* **ASSIGNMENT**: Filter the entries below, keeping every line that has the word "Lung".

[Saved data entries]

****************

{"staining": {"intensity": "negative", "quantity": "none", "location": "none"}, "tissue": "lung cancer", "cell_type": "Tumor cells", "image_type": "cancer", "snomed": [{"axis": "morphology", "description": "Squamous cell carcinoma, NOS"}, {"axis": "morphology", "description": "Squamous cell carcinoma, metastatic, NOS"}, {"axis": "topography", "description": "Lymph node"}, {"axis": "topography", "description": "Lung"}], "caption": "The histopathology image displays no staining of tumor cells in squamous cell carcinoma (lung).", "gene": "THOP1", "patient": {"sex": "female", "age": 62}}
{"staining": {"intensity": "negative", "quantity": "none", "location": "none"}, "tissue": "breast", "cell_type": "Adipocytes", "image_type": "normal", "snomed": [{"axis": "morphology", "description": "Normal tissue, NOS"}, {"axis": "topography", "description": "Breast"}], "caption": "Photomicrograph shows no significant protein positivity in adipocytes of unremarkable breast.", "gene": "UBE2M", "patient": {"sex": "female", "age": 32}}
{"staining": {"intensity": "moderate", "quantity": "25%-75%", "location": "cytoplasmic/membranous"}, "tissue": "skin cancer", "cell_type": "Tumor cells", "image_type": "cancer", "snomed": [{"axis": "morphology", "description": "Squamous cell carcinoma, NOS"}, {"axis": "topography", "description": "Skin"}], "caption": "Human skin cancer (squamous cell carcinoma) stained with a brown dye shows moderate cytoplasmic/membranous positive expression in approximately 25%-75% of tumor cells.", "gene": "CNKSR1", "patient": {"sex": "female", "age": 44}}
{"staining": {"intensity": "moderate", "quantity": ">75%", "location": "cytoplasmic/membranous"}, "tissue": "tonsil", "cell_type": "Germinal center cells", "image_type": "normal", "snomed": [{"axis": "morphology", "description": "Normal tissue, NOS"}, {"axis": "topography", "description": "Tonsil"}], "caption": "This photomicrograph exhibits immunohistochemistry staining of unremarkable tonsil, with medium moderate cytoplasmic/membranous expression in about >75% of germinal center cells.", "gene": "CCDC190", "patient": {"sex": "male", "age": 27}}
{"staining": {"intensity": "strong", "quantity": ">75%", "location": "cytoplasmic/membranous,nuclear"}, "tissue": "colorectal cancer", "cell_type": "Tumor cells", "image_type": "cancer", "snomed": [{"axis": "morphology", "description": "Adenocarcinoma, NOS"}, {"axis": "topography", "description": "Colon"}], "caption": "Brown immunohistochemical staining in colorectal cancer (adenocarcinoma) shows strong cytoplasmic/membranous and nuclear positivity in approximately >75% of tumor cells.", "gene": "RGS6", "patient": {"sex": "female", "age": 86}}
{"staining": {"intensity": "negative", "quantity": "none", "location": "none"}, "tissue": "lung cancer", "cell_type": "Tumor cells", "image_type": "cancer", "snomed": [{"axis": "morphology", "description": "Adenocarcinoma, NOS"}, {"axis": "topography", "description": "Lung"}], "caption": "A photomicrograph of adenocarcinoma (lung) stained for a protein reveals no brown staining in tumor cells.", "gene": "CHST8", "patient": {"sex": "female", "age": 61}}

****************

* **ANSWER AREA**:
{"staining": {"intensity": "negative", "quantity": "none", "location": "none"}, "tissue": "lung cancer", "cell_type": "Tumor cells", "image_type": "cancer", "snomed": [{"axis": "morphology", "description": "Squamous cell carcinoma, NOS"}, {"axis": "morphology", "description": "Squamous cell carcinoma, metastatic, NOS"}, {"axis": "topography", "description": "Lymph node"}, {"axis": "topography", "description": "Lung"}], "caption": "The histopathology image displays no staining of tumor cells in squamous cell carcinoma (lung).", "gene": "THOP1", "patient": {"sex": "female", "age": 62}}
{"staining": {"intensity": "negative", "quantity": "none", "location": "none"}, "tissue": "lung cancer", "cell_type": "Tumor cells", "image_type": "cancer", "snomed": [{"axis": "morphology", "description": "Adenocarcinoma, NOS"}, {"axis": "topography", "description": "Lung"}], "caption": "A photomicrograph of adenocarcinoma (lung) stained for a protein reveals no brown staining in tumor cells.", "gene": "CHST8", "patient": {"sex": "female", "age": 61}}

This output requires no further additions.